Ele foi liberado pelos médicos no sábado (20/04), porém, seu estado ainda exige cuidados, segundo os familiares que o acompanham na sua casa em Ipeúna, cidade próxima a Rio Claro. O guardador de carros ainda não fala e permanece o tempo todo deitado, sob o efeito de medicamentos.

O rosto e a cabeça – onde recebeu a maior parte dos chutes quando já estava desmaiado -, está mais desinchado, mas, segundo os filhos, Silvio e Emerson, ele ainda precisará ser acompanhado e ainda não se sabe as sequelas que ficarão, especialmente, as psicológicas.

Barbárie

O ataque aconteceu na madrugada do dia 06 de abril. Os criminosos Hélcio Alves Carvalho e Axel Leonardo Ramos, respectivamente de 20 e 21 anos, permanecem presos na prisão de Itirapina e a família pede o reenquadramento do caso de lesão corporal de natureza grave, para tentativa de homicídio ou crime de tortura motivado por discriminação racial, conforme prevê a Lei 9455/97. Os dois são de Ponta Grossa, no Paraná, e suspeita-se que pertençam a célula neonazista envolvida em outros crimes naquele Estado.

Segundo o advogado Dojival Vieira, que esteve em Rio Claro a convite da família do idoso e da assessora de integração Racial da Prefeitura, Kizie de Paula Aguiar Silva, o delegado responsável pela prisão em flagrante dos acusados, enquadrou o ataque como lesão corporal  com perigo de vida, baseado apenas no fato de que, ao serem interrogados, os agressores disseram que "não tiveram intenção de matar".
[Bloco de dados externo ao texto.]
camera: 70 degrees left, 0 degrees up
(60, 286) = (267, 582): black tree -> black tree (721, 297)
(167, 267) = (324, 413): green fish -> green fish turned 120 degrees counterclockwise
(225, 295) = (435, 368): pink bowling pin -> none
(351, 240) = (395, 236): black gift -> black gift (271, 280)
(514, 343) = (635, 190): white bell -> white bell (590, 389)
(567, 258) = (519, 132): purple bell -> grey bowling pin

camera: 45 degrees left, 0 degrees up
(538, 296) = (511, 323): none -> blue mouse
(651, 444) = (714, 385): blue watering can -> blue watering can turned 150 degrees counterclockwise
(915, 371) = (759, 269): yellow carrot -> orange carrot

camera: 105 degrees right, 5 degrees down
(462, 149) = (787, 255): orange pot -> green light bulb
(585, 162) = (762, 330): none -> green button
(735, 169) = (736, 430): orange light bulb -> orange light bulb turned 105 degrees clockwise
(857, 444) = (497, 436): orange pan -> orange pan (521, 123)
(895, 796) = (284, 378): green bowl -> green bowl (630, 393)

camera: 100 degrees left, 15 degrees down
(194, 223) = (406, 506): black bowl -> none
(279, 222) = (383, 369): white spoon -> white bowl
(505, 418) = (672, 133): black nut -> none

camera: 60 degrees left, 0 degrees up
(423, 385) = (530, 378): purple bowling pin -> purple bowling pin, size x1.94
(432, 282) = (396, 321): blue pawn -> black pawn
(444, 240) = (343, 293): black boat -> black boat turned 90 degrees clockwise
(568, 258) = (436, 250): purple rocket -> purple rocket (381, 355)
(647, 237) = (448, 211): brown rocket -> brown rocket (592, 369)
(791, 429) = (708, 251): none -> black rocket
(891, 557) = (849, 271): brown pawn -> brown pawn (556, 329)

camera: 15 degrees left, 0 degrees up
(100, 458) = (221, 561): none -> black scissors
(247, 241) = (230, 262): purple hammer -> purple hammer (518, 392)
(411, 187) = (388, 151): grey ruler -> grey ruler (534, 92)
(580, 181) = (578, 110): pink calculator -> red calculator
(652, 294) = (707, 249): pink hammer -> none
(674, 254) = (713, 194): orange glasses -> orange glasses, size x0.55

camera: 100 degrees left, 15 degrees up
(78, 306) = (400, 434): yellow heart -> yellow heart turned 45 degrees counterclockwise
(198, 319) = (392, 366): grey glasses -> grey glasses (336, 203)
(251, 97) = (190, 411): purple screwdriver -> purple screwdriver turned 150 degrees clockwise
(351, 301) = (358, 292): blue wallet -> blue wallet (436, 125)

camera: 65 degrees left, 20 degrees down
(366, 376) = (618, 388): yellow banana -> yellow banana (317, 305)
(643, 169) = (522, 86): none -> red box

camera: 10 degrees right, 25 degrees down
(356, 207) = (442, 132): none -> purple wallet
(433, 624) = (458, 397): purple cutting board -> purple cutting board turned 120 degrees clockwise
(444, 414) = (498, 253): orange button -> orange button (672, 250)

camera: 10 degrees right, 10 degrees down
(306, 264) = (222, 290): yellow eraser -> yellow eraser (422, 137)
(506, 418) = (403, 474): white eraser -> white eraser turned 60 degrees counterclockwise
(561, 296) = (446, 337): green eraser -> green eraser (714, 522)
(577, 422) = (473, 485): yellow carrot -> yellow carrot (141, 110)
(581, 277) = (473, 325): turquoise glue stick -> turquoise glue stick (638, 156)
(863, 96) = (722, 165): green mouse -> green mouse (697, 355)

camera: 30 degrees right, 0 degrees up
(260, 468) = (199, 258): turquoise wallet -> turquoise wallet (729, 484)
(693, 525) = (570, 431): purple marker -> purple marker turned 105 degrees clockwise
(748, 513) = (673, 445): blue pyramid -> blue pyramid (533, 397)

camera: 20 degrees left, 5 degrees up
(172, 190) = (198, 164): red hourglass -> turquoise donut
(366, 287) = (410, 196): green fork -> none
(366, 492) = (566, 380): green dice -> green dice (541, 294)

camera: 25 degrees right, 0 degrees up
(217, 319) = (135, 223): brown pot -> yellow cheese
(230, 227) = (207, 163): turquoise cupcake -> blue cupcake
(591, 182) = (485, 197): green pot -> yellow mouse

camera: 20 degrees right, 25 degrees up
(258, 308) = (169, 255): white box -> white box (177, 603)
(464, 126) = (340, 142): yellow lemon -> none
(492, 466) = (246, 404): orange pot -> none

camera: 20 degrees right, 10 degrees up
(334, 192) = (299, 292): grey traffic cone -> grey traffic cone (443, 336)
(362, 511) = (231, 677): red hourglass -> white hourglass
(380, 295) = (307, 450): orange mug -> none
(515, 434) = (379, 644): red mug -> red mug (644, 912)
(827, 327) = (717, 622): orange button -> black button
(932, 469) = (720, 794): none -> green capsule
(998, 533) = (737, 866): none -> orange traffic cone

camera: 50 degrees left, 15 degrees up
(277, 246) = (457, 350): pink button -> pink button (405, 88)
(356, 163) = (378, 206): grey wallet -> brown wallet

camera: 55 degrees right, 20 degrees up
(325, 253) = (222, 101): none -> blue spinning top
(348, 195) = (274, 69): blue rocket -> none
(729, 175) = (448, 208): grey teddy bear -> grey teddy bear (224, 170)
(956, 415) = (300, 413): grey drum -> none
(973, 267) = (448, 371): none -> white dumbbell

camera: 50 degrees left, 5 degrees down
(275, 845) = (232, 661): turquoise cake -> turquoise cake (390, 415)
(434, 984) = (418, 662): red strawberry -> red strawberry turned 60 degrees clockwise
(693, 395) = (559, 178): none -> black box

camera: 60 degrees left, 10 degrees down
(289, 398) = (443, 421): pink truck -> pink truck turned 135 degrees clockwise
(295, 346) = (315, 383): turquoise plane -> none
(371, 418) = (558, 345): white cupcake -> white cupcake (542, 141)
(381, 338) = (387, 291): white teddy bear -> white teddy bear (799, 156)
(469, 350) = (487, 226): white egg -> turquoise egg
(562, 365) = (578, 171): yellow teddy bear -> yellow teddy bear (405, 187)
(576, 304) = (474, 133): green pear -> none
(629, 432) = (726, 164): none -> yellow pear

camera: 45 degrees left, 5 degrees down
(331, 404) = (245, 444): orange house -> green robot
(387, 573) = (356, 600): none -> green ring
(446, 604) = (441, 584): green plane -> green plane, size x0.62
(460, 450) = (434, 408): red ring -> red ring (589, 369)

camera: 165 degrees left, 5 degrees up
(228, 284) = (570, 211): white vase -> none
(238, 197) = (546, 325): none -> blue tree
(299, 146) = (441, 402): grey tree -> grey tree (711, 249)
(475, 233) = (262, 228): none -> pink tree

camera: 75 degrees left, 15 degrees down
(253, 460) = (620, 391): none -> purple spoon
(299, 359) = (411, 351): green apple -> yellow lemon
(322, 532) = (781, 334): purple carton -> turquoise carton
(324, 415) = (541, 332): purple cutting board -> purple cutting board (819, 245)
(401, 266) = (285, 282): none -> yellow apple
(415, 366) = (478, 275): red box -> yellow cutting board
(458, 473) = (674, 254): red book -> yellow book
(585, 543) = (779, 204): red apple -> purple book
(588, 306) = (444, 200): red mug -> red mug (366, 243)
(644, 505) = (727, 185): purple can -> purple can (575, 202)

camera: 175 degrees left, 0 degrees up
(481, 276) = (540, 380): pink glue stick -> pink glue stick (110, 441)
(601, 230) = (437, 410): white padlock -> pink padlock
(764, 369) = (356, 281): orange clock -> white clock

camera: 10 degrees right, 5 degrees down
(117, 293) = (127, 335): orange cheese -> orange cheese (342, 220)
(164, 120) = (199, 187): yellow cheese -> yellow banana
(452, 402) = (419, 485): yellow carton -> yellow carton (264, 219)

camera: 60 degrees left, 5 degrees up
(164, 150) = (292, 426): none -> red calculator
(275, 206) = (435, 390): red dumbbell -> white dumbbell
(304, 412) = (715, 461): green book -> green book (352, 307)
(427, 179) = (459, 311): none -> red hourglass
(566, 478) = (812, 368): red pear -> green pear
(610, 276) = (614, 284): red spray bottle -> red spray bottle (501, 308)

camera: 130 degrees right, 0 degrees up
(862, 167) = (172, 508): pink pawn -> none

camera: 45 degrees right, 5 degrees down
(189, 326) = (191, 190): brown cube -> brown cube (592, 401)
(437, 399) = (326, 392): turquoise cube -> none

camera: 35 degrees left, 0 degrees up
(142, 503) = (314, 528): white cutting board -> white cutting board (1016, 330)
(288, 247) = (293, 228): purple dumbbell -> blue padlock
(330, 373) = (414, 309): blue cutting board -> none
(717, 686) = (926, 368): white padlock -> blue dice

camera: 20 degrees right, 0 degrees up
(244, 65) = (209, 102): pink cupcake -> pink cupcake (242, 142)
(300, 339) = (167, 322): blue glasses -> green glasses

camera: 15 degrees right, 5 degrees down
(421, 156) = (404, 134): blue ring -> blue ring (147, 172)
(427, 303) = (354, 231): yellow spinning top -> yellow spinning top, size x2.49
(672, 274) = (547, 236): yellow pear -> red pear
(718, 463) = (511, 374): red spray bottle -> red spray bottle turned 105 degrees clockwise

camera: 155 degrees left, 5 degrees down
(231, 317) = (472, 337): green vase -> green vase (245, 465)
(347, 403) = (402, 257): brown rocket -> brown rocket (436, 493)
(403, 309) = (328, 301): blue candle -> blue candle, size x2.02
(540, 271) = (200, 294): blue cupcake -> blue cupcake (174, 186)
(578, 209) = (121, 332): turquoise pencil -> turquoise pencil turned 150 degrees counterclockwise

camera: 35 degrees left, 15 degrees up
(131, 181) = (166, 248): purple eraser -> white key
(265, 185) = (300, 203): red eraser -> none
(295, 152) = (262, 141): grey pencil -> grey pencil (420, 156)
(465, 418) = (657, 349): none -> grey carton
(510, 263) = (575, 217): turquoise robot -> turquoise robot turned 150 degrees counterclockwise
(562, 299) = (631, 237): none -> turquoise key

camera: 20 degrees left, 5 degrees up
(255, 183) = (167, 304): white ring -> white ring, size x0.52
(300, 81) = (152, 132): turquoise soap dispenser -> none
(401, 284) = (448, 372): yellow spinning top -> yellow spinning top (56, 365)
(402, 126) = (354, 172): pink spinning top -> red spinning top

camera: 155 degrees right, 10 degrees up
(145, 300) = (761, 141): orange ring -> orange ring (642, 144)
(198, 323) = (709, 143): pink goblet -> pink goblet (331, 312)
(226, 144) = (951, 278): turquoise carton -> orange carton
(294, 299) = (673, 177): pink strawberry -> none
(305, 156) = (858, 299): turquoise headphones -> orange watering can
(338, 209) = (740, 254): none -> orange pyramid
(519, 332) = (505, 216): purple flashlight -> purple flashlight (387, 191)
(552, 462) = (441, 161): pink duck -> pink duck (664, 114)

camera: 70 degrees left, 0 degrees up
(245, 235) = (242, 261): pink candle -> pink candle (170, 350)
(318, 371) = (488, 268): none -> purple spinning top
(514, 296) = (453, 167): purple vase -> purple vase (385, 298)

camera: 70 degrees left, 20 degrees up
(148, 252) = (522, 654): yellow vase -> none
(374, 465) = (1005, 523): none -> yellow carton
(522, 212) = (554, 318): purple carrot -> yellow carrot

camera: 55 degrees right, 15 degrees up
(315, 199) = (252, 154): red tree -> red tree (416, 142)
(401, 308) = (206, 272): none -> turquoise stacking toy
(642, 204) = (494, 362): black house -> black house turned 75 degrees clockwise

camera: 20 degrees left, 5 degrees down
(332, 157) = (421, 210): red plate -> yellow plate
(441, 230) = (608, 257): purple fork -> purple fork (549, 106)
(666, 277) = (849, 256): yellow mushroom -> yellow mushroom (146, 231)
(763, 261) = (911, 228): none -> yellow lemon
“Ora, ignorar na investigação de que se está diante de homicídio tentado e não de mera lesão corporal, apenas pelo fato de os acusados no interrogatório afirmarem que "não tinham intenção de praticar homicídio e sim que o objetivo será simplesmente agredir a vìtima e que seus objetivos foram alcançados”, representa um estìmulo para que tais espécies de criminosos, verdadeiros predadores sociais, continuem à solta numa ameaça ao convívio social e à própria sociedade”, afirmou.

Segundo o advogado, o enquadramento como lesão corporal é a situação mais benéfica aos acusados, pois a pena prevista pelo Código Penal para esse tipo de crime vai de 1 a 5 anos de reclusão. Se forem acusados de tentativa de homicídio, poderão pegar penas de 6 a 20 anos, que podem ser reduzidas de 1/3 a 2/3 pelo juiz. No caso da tortura a pena varia de 4 a 10 anos e o crime é inafiançável e imprescritível.

Comissão de Direitos Humanos 

Enquanto isso, na Assembléia Legislativa de S. Paulo, o presidente da Comissão de Direitos Humanos, deputado Adriano Diogo, deverá apresentar na reunião da próxima terça-feira (30/04), requerimento pedindo ao ministro da Justiça, José Eduardo Cardoso, a entrada da Polícia Federal no caso.

Segundo o deputado, há elementos que demonstram a presença de células neonazistas articuladas e em operação nos Estados de S. Paulo, Paraná, Minas Gerais e no Distrito Federal.